TASK PROMPT
Reproduce the text of every item below word for word, line by line, but leave out the pictures.

:: EXTRACTED DATA ::

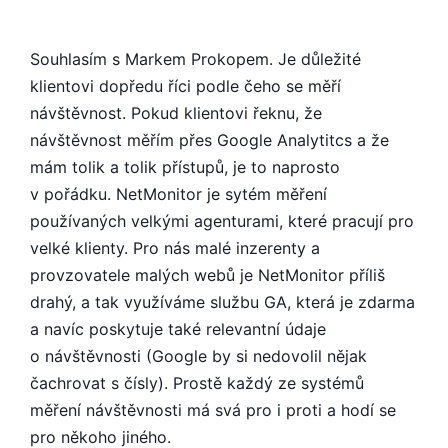
Souhlasím s Markem Prokopem. Je důležité
klientovi dopředu říci podle čeho se měří
návštěvnost. Pokud klientovi řeknu, že
návštěvnost měřím přes Google Analytitcs a že
mám tolik a tolik přístupů, je to naprosto
v pořádku. NetMonitor je sytém měření
používaných velkými agenturami, které pracují pro
velké klienty. Pro nás malé inzerenty a
provzovatele malých webů je NetMonitor příliš
drahý, a tak využíváme službu GA, která je zdarma
a navíc poskytuje také relevantní údaje
o návštěvnosti (Google by si nedovolil nějak
čachrovat s čísly). Prostě každý ze systémů
měření návštěvnosti má svá pro i proti a hodí se
pro někoho jiného.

:::

OUTPUT FOR THIS EXERCISE
Souhlasím s Markem Prokopem. Je důležité
klientovi dopředu říci podle čeho se měří
návštěvnost. Pokud klientovi řeknu, že
návštěvnost měřím přes Google Analytitcs a že
mám tolik a tolik přístupů, je to naprosto
v pořádku. NetMonitor je sytém měření
používaných velkými agenturami, které pracují pro
velké klienty. Pro nás malé inzerenty a
provzovatele malých webů je NetMonitor příliš
drahý, a tak využíváme službu GA, která je zdarma
a navíc poskytuje také relevantní údaje
o návštěvnosti (Google by si nedovolil nějak
čachrovat s čísly). Prostě každý ze systémů
měření návštěvnosti má svá pro i proti a hodí se
pro někoho jiného.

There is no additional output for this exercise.